Считалось, что «никто лучше Гроувза не мог подобрать лучших специалистов, которых только можно было найти»[69]. Все их прошлые достижения не шли ни в какое сравнение с тем, что они могли сделать теперь. Гроувз любил цитировать слова Роберта Ли (Robert E. Lee):
«Не слушай никого! Выбирай людей моложе, неопытнее и не таких известных, как хотелось бы другим. Один из двух моих наиболее успешных выборов был сделан вопреки советам всех моих старших и авторитетных наставников»[70].
Оппенгеймер очень внимательно относился к своим будущим сотрудникам.

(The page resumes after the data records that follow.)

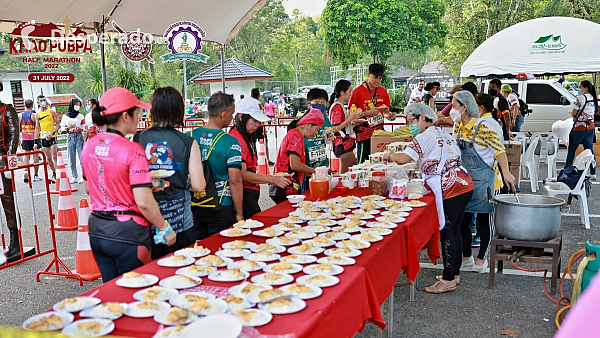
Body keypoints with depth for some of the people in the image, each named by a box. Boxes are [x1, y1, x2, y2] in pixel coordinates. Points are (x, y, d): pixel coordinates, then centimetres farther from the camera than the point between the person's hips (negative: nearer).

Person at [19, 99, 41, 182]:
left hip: (25, 139, 3)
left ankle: (26, 170, -17)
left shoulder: (20, 115, 3)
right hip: (33, 138, -3)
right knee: (36, 157, 6)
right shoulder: (34, 115, -9)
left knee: (26, 156, 8)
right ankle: (36, 176, 9)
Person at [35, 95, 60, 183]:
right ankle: (54, 173, 20)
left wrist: (52, 133, -18)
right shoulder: (38, 114, 11)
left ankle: (55, 175, -15)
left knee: (54, 156, -13)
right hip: (43, 138, 5)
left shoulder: (52, 112, 0)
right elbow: (37, 128, 15)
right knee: (48, 157, 9)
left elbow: (58, 125, -3)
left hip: (52, 137, -5)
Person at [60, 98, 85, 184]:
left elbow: (84, 128, 8)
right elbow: (62, 127, 10)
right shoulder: (65, 116, 8)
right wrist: (68, 127, -10)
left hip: (79, 136, -1)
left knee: (82, 157, -8)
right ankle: (74, 177, 8)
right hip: (70, 137, 1)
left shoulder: (80, 116, 8)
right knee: (71, 159, 2)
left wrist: (80, 129, -13)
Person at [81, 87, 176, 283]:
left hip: (97, 230, 7)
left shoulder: (89, 147, 2)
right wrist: (165, 229, -9)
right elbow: (144, 203, -22)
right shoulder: (133, 151, -19)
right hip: (127, 233, -7)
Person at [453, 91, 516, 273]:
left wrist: (506, 173, -36)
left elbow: (499, 150, -25)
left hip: (485, 181, -7)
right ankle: (466, 257, 24)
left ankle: (482, 259, 21)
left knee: (485, 220, 7)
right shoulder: (460, 126, 7)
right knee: (462, 219, 10)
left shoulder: (485, 125, -18)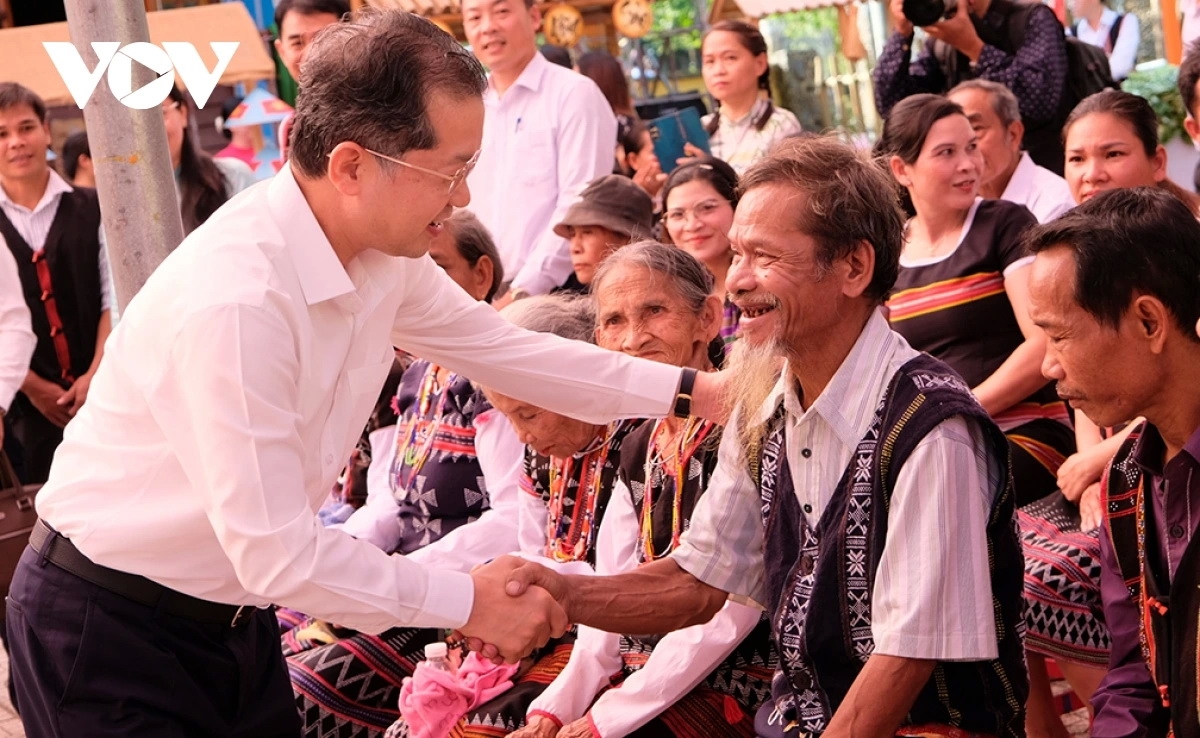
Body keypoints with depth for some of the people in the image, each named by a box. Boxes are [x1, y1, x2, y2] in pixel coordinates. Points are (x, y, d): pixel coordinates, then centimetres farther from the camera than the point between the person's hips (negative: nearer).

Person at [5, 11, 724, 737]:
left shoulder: (381, 251, -7)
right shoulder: (234, 301, -32)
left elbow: (503, 348, 10)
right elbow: (276, 555, -29)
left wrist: (694, 390, 9)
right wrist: (469, 602, -18)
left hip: (233, 616, 7)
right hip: (107, 633, -7)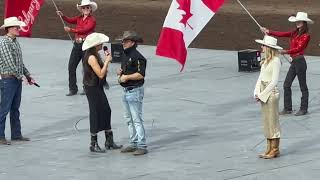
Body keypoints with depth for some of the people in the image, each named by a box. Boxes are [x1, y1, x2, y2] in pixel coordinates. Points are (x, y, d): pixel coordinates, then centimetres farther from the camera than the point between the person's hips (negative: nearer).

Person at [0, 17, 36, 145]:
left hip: (17, 80, 9)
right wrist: (19, 75, -13)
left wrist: (28, 75, 18)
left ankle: (16, 134, 19)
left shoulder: (16, 42, 15)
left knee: (15, 109, 13)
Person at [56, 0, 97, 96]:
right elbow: (70, 20, 1)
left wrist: (71, 30, -18)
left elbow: (84, 30, -16)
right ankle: (73, 89, 7)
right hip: (77, 44, 6)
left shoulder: (92, 20, -5)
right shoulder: (79, 18, 14)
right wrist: (62, 16, -16)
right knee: (71, 66, 1)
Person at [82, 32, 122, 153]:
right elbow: (100, 74, -23)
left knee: (106, 112, 14)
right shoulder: (91, 58, -21)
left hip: (98, 87, 10)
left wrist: (106, 60, 5)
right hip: (92, 88, -10)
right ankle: (93, 144, 8)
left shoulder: (95, 56, 10)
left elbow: (103, 71, 12)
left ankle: (109, 142, 22)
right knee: (96, 115, -2)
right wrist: (107, 61, -17)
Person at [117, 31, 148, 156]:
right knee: (129, 119, 12)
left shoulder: (137, 57, -15)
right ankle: (134, 144, 19)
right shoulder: (126, 56, 16)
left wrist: (127, 77, -18)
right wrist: (121, 72, 7)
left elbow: (141, 74, -23)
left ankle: (142, 146, -9)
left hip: (135, 91, -10)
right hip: (126, 91, 10)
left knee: (137, 119, -10)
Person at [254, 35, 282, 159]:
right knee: (266, 121, 12)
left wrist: (262, 94, -15)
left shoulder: (275, 61, -15)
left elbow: (274, 81, -17)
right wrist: (257, 93, 0)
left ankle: (275, 150, 6)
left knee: (272, 121, -1)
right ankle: (269, 148, 18)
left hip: (271, 93, -9)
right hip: (263, 94, 9)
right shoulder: (265, 61, 10)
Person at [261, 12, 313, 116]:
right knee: (286, 85, 9)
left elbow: (299, 48, -19)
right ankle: (288, 108, 16)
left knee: (303, 86, 1)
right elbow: (281, 34, 9)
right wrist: (269, 32, 1)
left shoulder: (306, 36, -10)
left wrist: (286, 51, -26)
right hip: (294, 61, 8)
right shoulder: (294, 33, 13)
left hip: (300, 61, -8)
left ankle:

Ричард Фейнман (Richard Feynman) вспоминает:
«Он уделял внимание проблемам каждого. У моей жены был туберкулез, и он беспокоился, будет ли больница там, где нам придется работать. Он был прекрасным человеком»[71].
А Гроувз, по своему обычаю, спрашивал: «Чем я могу помочь, чтобы облегчить вам выполнение вашей работы?»[72]
Когда, наконец, были подобраны все специалисты, возник вопрос, как сформировать из них команду. Так как американские ядерщики были разбросаны по всей стране – в политически мощных департаментах университетов в Беркли, Чикаго и Нью-Йорке, многие, естественно, считали, что наибольший эффект даст их параллельная работа, которой они будут заниматься на своих местах. Однако Оппенгеймер требовал создания центральной лаборатории для обеспечения интенсивного обмена идеями и мнениями, которого он хотел добиться. Гроувз согласился с этим, добавив, что секретность проекта требует строгой изоляции.
После длительных поисков они выбрали здание заброшенной школы для мальчиков в Лос Аламосе в Нью-Мексико. Это глухое место не очень-то понравилось многим участникам проекта. Кроме того, ученых раздражали беспрецедентные меры безопасности, на которых настаивали военные[73]. Однако несмотря на эти трудности, решение о местоположении лаборатории было принято, как и строжайшие меры безопасности.